• _TRECHO SELECIONADO_:

As irregularidades detectadas na aplicação de recursos, somadas aos aspectos históricos de carências no acompanhamento popular da gestão dos recursos públicos, trazem como consequência, no plano concreto, a negação desse direito social. São recorrentes casos de professores que não recebem a remuneração condigna, de falta de material didático nas escolas, de escolas em número insuficiente, de pagamento de docentes atrasados, além de transporte escolar em condições subumanas, dentre outras deficiências na gestão da política educacional, como documentado em relatórios da Controladoria-Geral da União e em artigos da imprensa⁸.

• _VERIFIQUE SUA COMPREENSÃO_:
[1] Reproduza, do trecho sobre a gestão dos recursos da educação, a passagem entre "As irregularidades detectadas" e "artigos da imprensa⁸.", inclusive.
[2] De acordo com o trecho sobre a gestão dos recursos da educação, em que documentos estão registradas as deficiências na gestão da política educacional?
[3] Dê continuidade ao trecho sobre a gestão dos recursos da educação, começando após a sua última frase.
As linhas a seguir provêm de outra fonte.

• _DADOS BRUTOS_:

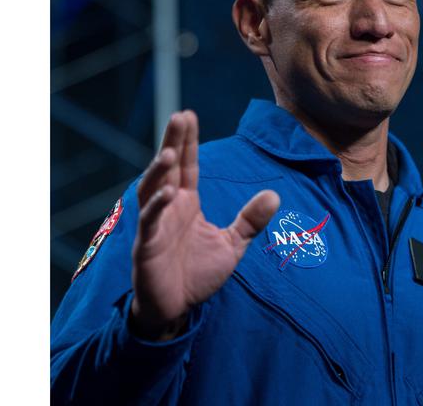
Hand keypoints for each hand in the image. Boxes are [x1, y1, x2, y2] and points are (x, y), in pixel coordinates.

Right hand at [129, 111, 279, 339]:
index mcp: (186, 204)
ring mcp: (155, 225)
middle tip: (179, 116)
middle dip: (172, 142)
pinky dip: (156, 207)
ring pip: (152, 190)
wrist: (176, 308)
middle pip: (168, 169)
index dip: (187, 141)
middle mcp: (168, 208)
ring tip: (169, 152)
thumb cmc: (197, 274)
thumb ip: (250, 220)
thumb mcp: (232, 244)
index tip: (188, 114)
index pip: (187, 166)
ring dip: (159, 171)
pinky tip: (168, 193)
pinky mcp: (147, 246)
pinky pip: (150, 222)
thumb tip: (275, 195)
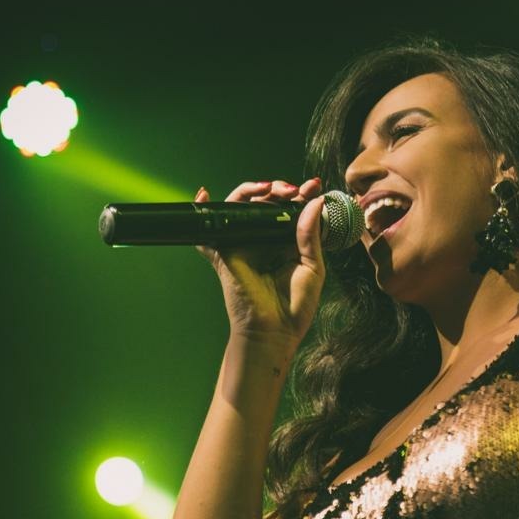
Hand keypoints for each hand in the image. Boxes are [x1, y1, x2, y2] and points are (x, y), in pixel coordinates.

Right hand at [195, 178, 325, 349]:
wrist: (274, 332)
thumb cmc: (296, 305)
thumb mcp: (313, 266)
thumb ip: (311, 234)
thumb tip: (315, 202)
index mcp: (287, 241)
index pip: (292, 208)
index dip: (302, 194)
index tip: (314, 186)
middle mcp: (264, 238)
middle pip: (266, 202)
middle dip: (280, 188)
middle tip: (294, 189)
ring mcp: (243, 243)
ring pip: (240, 207)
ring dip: (251, 190)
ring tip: (269, 188)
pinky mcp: (224, 253)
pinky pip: (208, 231)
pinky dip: (203, 211)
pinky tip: (204, 196)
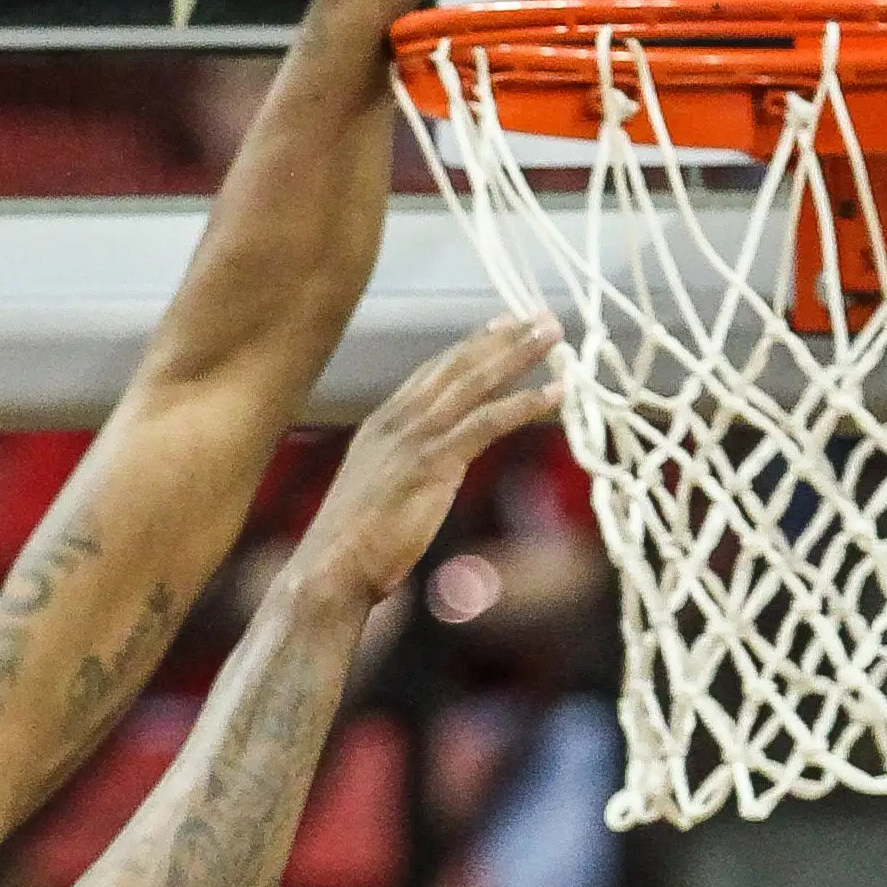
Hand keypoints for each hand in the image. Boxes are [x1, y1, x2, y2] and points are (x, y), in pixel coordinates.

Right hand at [291, 313, 563, 609]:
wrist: (331, 569)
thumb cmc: (352, 544)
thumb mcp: (377, 491)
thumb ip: (403, 469)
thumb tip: (426, 473)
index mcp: (382, 424)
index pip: (433, 371)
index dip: (470, 345)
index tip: (501, 324)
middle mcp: (397, 421)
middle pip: (457, 366)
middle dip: (501, 337)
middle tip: (540, 317)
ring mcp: (413, 439)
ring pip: (474, 383)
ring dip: (517, 354)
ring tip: (553, 334)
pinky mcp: (432, 463)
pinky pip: (487, 422)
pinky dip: (523, 404)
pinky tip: (555, 392)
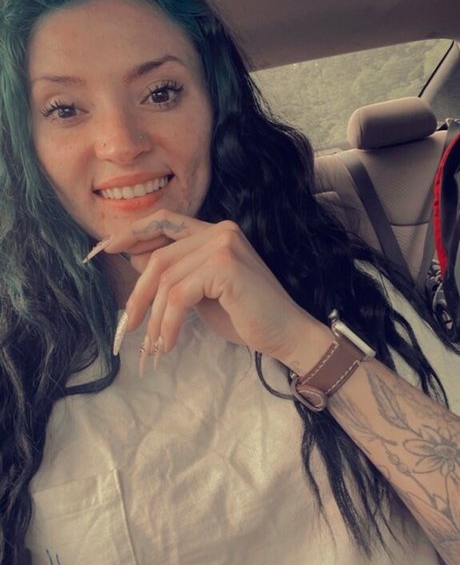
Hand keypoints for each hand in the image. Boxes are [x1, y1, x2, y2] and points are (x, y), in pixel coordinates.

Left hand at [97, 209, 319, 365]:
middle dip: (138, 294)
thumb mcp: (201, 292)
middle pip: (160, 257)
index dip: (132, 232)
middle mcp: (219, 230)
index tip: (106, 248)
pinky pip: (179, 296)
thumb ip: (175, 274)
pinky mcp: (225, 266)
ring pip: (166, 279)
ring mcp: (223, 245)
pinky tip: (170, 343)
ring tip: (155, 343)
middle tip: (128, 324)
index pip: (165, 221)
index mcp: (215, 231)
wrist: (285, 334)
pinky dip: (169, 323)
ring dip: (154, 317)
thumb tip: (134, 262)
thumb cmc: (245, 316)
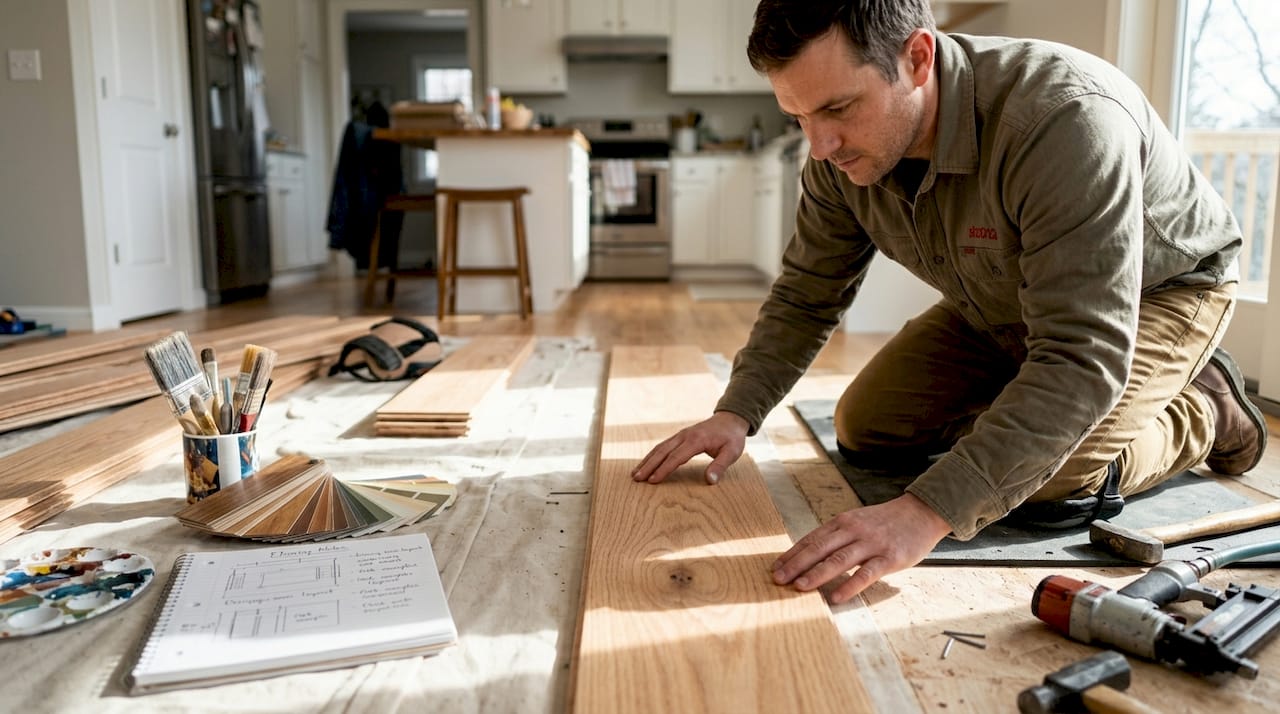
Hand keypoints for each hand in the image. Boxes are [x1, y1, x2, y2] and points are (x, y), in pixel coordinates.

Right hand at [632, 411, 749, 484]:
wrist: (730, 419)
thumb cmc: (732, 438)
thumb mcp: (732, 452)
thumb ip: (720, 466)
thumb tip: (710, 481)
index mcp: (696, 440)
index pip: (676, 457)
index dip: (664, 469)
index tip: (653, 480)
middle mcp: (685, 436)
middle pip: (662, 451)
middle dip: (648, 465)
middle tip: (636, 479)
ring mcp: (681, 435)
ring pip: (660, 448)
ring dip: (647, 461)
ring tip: (635, 474)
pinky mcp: (680, 436)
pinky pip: (663, 446)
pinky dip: (653, 456)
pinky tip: (646, 464)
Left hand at [772, 494, 951, 603]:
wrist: (921, 513)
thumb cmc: (886, 521)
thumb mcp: (857, 521)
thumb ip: (837, 536)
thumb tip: (809, 554)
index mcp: (843, 522)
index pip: (811, 539)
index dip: (792, 554)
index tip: (775, 567)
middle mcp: (854, 530)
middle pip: (819, 548)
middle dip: (796, 564)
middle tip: (778, 579)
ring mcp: (871, 544)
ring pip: (839, 560)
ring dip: (817, 574)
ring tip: (800, 587)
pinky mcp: (889, 558)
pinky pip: (866, 573)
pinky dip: (849, 585)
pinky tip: (836, 597)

• _RESULTADOS ESPERADOS_:
[1]
As irregularidades detectadas na aplicação de recursos, somadas aos aspectos históricos de carências no acompanhamento popular da gestão dos recursos públicos, trazem como consequência, no plano concreto, a negação desse direito social. São recorrentes casos de professores que não recebem a remuneração condigna, de falta de material didático nas escolas, de escolas em número insuficiente, de pagamento de docentes atrasados, além de transporte escolar em condições subumanas, dentre outras deficiências na gestão da política educacional, como documentado em relatórios da Controladoria-Geral da União e em artigos da imprensa⁸.

[2] Em relatórios da Controladoria-Geral da União e em artigos da imprensa.

[3]
A verificação da CGU tem a finalidade de fiscalizar todos os recursos repassados⁹ pelo Governo Federal aos municípios, inclusive os recursos do Fundeb nos municípios sediados nos estados que recebem complementação da União. Após a fiscalização, as situações encontradas são consignadas em relatórios, que, além de disponibilizados na internet, são encaminhados a outras instâncias, como os Tribunais de Contas¹⁰ e o Ministério Público¹¹, no que couber, indicando as irregularidades constatadas naquela gestão. Além disso, em termos de promoção da transparência do controle social, nos municípios de pequeno porte, a ação da CGU mostra a presença da União na fiscalização de seus programas e, no dizer de Pires (2005, p. 26-27):
[...] se o município é maior, você põe doze, quinze auditores para ir lá, ou vinte. Se for menor, põe cinco, seis e até sete. E é uma surpresa para a sociedade local. Chega num municipiozinho, quanto mais recuado, mais eles se sentem honrados e valorizados.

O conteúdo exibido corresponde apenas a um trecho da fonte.